Falling at the first

Chris Hallam on sitcoms' opening episodes

Father Ted was oddly flat. Men Behaving Badly didn’t feature any men behaving particularly badly. Friends was just confusing.

Make no mistake. Writing the first episode of a new sitcom is not easy. Even the greatest comedy series have often started from woefully unfunny or unpromising opening episodes.

Part of the problem is that the best sitcom humour derives from a certain familiarity with the situation and characters. We all know that Captain Mainwaring is pompous, that Baldrick’s cunning plans never work and that Rodney is a ‘plonker’. But at the start of Episode One – or at least when we first saw these series – we didn’t know these things.
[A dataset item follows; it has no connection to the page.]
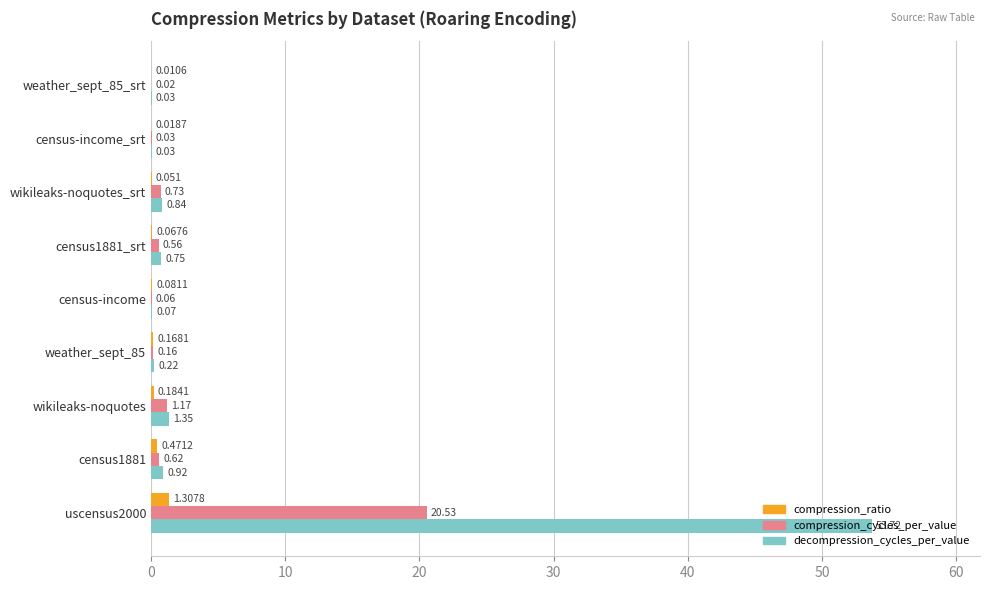

Between census1881_srt and wikileaks-noquotes_srt, which series saw the biggest shift?

compression_cycles_per_value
Viewing a few first episodes of sitcoms past is certainly informative. Even when it is good, it’s usual to see a few things that were later discarded. Early Dad’s Army episodes often feature mocked up newsreel sequences featuring the characters. The device didn’t work very well even before the move into colour made such scenes obsolete anyway.

Similarly, early episodes of Yes Minister often used unconvincing fake TV broadcasts within the show charting Jim Hacker’s rise. This soon went as did a whole extra character, Hacker’s political adviser Frank Weisel (Neil Fitzwiliam). Watching now, he now seems out of place alongside the more familiar trio of Paul Eddington, Nigel Hawthorrne and Derek Fowlds and even looks more obviously stuck in the Seventies than the other characters. Yet Weisel’s inclusion wasn’t an error: he neatly illustrates how Hacker increasingly falls under the spell not of him but of the civil service, now he has ascended to ministerial power.

Some shows take more than a series, not just the first episode, to get into their stride. The first series of Blackadder is generally far worse than anything that followed. Rowan Atkinson plays the first Blackadder, as more of an idiotic medieval version of Mr Bean than the cunning sarcastic schemer he would become from the second series onwards. Worse still, Baldrick is actually clever in the first series. His cunning plans actually work!

Men Behaving Badly got off to an odd start too. Not only was it in an earlier timeslot on ITV, but there was no Neil Morrissey at all. Harry Enfield played Dermot, an old Uni friend of Martin Clunes’ Gary. The tone was distinctly more highbrow than the later series (and more like Simon Nye’s original book) with Gary refusing to have a TV and appreciating classical music. The men didn’t even behave particularly badly. The mood changed with Neil Morrissey’s arrival replacing Enfield, the series ultimately embracing 90s lad culture.

Other comedies struggle to set up sometimes complex scenarios: in short, the sit undermines the com. 30 Rock writer and star Tina Fey summarises the situation in her book Bossypants: ‘You have to introduce all the characters without it feeling like a series of introductions. You have to tell a story that’s not only funny and compelling but also dramatises your main characters’ point of view and what the series [is] about”.

Oddly, the first episode of Father Ted remains surprisingly unfunny and flat (with the exception of Father Dougal’s inspired “spider baby” fantasy) despite wisely jettisoning a complex set up – Ted’s enforced exile to the island after an embezzlement scandal – to the back story. The first episode of Spaced, in contrast, works brilliantly despite a very ambitious set-up: Tim and Daisy meet randomly and decide to pretend to be a married couple to secure a flat. It’s actually one of its best episodes.

Perhaps there are no rules. The first I’m Alan Partridge is also perhaps one of the best. Partridge was not a new character but his new life as a divorcee living in a Travel Tavern was. There is actually no mention at all of who the new character of Lynn, Alan’s PA, is supposed to be during the entire episode.

The first Black Books meanwhile fails to introduce all three characters to each other and thus doesn’t really work. Peep Show works well, although uniquely sees David Mitchell’s Mark homing in (unsuccessfully) on bitchy neighbour Toni, a task usually attempted by Robert Webb’s wannabe lothario, Jez.

The first Friends actually holds up pretty well now but the first time I saw it Ross, Chandler and Joey all just seemed to be the same character. I had the same experience adapting to the male characters on the more recent US sitcom New Girl.

Other comedies, Fawlty Towers, Only Fools and Horses and The Office f all got into their stride right away, even though, ratings-wise Only Fools…took a while to get going.

Perhaps it’s best to treat episode one as if it’s part of a long running series? There’s no easy answer. It’s tough. These were after all, all the first episodes of only the successful shows. The task of launching a new sitcom has defeated many.